Pasal 82
Untuk mewujudkan Industri Hijau, Perusahaan Industri secara bertahap:
membangun komitmen bersama dan menyusun kebijakan perusahaan untuk pembangunan Industri Hijau;
menerapkan kebijakan pembangunan Industri Hijau;
menerapkan sistem manajemen ramah lingkungan; dan
mengembangkan jaringan bisnis dalam rangka memperoleh Bahan Baku, bahan penolong, dan teknologi ramah lingkungan.

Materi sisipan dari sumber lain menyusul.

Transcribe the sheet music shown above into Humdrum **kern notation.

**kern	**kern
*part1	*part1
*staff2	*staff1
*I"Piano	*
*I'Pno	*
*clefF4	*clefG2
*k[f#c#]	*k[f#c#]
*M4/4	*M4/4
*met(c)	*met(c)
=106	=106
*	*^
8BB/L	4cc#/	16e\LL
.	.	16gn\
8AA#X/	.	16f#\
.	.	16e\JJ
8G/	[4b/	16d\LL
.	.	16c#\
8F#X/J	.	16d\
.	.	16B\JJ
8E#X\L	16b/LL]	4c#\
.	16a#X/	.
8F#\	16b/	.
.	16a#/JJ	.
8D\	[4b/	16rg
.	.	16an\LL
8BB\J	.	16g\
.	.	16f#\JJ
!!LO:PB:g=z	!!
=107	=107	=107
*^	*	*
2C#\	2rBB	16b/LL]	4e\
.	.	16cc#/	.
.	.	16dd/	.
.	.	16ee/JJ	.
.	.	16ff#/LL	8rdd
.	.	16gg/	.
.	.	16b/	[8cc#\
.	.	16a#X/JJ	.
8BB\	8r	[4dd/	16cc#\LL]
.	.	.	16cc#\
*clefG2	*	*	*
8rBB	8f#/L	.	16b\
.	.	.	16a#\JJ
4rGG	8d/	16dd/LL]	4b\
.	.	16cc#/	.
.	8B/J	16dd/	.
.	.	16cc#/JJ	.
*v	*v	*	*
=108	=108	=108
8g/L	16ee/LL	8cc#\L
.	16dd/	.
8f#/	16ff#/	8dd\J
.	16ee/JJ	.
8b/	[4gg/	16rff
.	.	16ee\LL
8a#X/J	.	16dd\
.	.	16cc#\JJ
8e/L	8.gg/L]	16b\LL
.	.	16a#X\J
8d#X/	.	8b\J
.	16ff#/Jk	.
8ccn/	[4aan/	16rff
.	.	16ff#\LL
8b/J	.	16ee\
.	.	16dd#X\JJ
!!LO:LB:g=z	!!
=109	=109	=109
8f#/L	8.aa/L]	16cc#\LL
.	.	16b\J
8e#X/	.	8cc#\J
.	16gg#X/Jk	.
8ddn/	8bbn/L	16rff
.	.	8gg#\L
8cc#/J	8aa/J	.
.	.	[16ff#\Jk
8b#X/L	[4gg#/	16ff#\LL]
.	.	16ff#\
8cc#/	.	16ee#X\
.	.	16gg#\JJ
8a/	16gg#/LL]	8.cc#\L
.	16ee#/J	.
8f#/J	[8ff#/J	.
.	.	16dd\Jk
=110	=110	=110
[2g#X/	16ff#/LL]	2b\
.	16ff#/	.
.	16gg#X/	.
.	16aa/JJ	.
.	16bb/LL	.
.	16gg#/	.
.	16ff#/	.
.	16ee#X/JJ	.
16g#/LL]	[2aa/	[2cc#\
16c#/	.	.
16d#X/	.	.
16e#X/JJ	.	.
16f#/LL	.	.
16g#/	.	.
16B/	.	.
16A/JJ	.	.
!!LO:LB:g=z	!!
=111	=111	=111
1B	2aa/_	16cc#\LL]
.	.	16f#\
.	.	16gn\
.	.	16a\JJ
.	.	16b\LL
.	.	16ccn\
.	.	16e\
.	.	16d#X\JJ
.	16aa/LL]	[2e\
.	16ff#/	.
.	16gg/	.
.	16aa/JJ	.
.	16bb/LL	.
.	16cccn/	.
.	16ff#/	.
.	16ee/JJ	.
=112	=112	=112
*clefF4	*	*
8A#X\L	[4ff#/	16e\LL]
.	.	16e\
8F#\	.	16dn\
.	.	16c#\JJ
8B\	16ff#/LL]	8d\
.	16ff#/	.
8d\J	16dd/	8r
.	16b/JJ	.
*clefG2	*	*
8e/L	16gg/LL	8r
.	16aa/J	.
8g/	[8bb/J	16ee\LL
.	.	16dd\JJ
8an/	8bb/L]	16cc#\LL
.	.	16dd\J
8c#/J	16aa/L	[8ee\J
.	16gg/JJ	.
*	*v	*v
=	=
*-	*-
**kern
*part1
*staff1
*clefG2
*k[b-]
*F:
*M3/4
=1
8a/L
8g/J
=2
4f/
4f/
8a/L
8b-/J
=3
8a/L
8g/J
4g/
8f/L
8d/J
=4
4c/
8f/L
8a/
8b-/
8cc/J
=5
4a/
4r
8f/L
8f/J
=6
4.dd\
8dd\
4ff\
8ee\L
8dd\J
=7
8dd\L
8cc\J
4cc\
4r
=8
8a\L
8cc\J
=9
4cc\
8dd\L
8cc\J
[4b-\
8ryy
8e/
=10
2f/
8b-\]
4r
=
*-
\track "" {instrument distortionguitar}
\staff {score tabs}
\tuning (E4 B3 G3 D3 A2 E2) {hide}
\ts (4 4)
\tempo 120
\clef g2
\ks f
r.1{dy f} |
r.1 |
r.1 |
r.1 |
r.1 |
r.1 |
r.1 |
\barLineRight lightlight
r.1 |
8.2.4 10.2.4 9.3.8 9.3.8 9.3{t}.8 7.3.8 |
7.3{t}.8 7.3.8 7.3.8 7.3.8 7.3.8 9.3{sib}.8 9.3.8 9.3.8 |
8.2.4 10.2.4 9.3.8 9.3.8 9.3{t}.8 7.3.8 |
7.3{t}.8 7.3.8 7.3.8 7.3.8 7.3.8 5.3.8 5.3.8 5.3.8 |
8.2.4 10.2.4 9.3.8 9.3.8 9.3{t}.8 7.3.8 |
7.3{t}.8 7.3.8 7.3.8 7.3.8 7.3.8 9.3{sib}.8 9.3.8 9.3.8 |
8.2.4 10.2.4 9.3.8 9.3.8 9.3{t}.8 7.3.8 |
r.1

DIVA | DIUNDUH PADA 19 JULI 2023 44 / 65
Penjelasan Pasal 82
Huruf a
Yang dimaksud dengan “membangun komitmen” adalah tekad untuk mewujudkan Industri Hijau sebagai budaya kerja bagi seluruh tenaga kerja Industri.
Huruf b
Yang dimaksud dengan “menerapkan kebijakan pembangunan Industri Hijau” adalah melakukan proses produksi melalui produksi bersih dan mengurangi, menggunakan kembali, mengolah kembali, dan memulihkan, atau yang dikenal dengan istilah 4R (reduce, reuse, recycle, recovery).
Huruf c
Yang dimaksud dengan “menerapkan sistem manajemen ramah lingkungan” adalah Perusahaan Industri memperhatikan dan menerapkan prinsip-prinsip perlindungan fungsi lingkungan hidup dengan melaksanakan kegiatan monitoring, evaluasi, dan perbaikan yang berkelanjutan (continous improvement).
Huruf d
Yang dimaksud dengan “teknologi ramah lingkungan” adalah teknologi yang hemat dalam penggunaan Bahan Baku, bahan penolong, energi, dan air dalam proses produksi serta meminimalkan limbah, termasuk optimalisasi diversifikasi energi.